By NOREEN HYSLOP
Managing Editor
Kyle Carter, who currently resides in Sikeston, recalls that years ago he told his lifelong friend, Bobby Garner, "Anywhere you go, I'll support you, but don't expect me to go with you!"
That sentiment changed a few weeks ago when Carter, the minister of the Advance Church of Christ, took a journey of the heart and of the soul to Uganda at the source of the Nile River, where Garner and his wife, Candice, both from Dexter, have served for the past five years with the Kibo Group International. The projects, affiliated with the Church of Christ ministries, involve creating partnerships and solutions for sustainable African development. Garner has moved up the project's chain of command in recent years and currently serves as Country Director of the Kibo Group Projects in Uganda.
Carter and Garner met before they were two years old and have remained close friends throughout their lives, graduating together from Dexter High School in 2000. The Garners, in their role in Uganda with the Kibo Group, work in the poverty stricken area of the Busoga region in Jinja, Uganda with very specific goals in mind. Efforts focus on digging and rehabilitating water wells in the area, thereby changing the hygiene culture of the area and ensuring a hygienic and sanitary environment. As standards of public health are raised, the focus turns to education and economic viability within the communities in which Garner and other missionaries work.

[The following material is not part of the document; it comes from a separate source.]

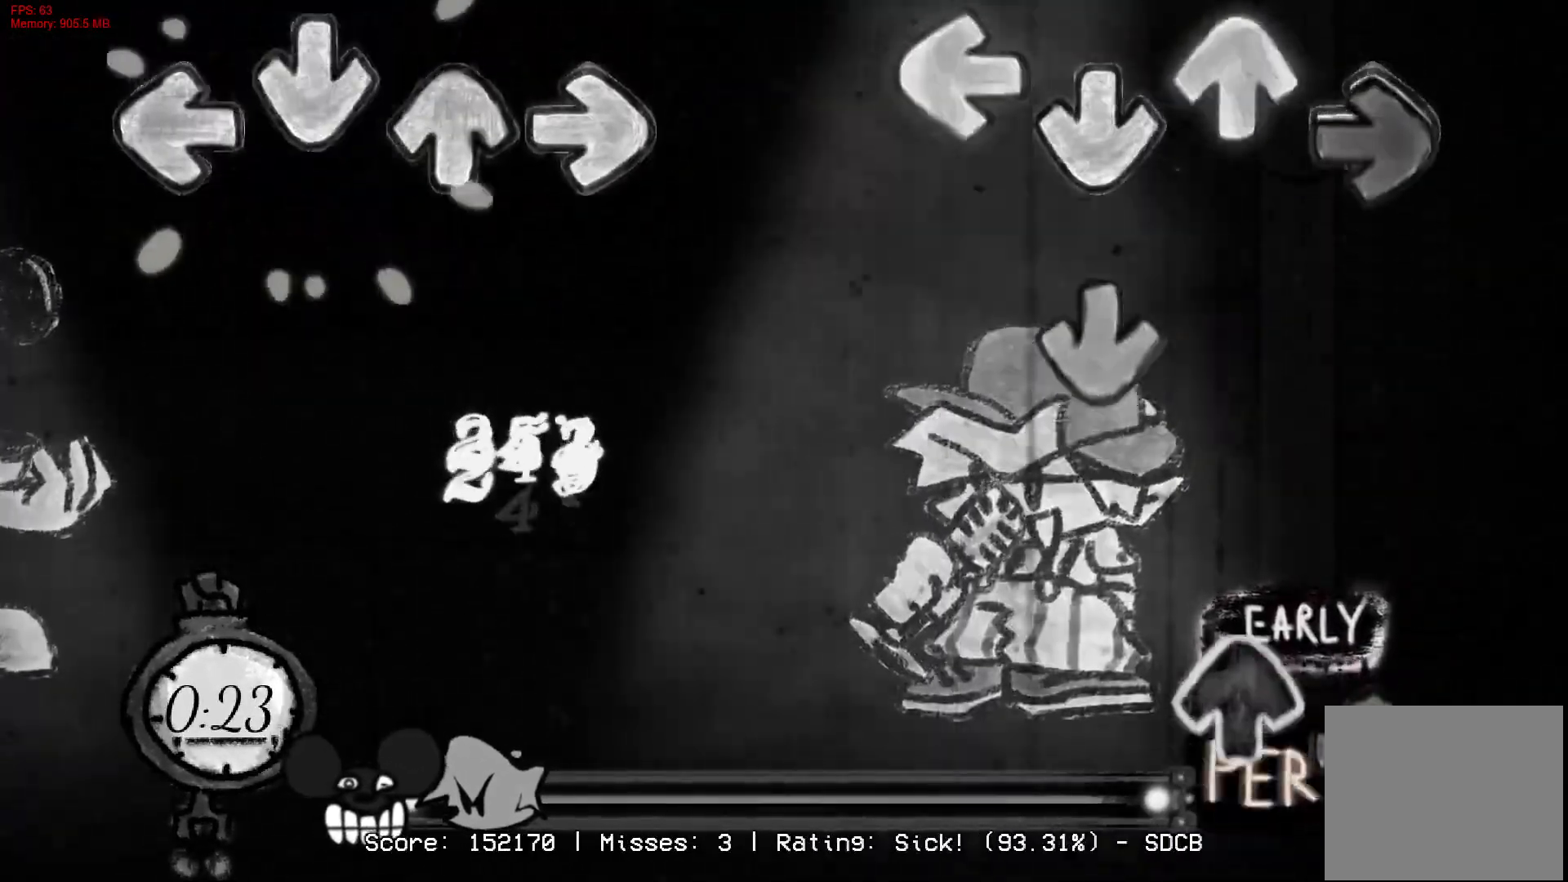
{"buttons": ["R1"], "right_stick": "center", "events": [[33, "L1", "up"], [50, "DPAD_UP", "up"], [117, "CROSS", "down"], [233, "R1", "up"], [300, "CROSS", "up"], [300, "DPAD_UP", "down"], [383, "R1", "down"], [450, "DPAD_UP", "up"]]}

Another focus of the Kibo Group is women's empowerment. Within that effort, the group works to build fuel efficient stoves and provide education on preventive healthcare while promoting gender equality -- something that is very much a foreign concept to most within the Uganda culture.
The Kibo Group is made up of both American missionaries and Africans seeking local and sustainable solutions to tackle poverty and injustice in East Africa. Some of East Africa's natives have been educated in the states and have returned to their country to help their own.
Along with the well projects and the building of stoves, other primary focuses of Garner's have been the planting of trees and constructing latrine pits.
"It's a matter of dignity," explains Carter, who visited Uganda and stayed with the Garners in their Uganda home for a week in mid-October.
"Instead of going forward," Carter explains, "the people of Uganda have for several years, moved backward."
It is the mission of people like Bobby and Candice Garner to bring the East African people forward.
Many of the families seen in the area where Carter visited trek a mile or more for water. The walk is made daily. Natives can be seen walking along the dusty roadways carrying multiple jugs of all sizes and shapes -- most of them clearly unclean. Before the Kibo Group came, the walk was much further and the water less clean. While wells are still being installed, an almost daily task is also to maintain the wells that exist.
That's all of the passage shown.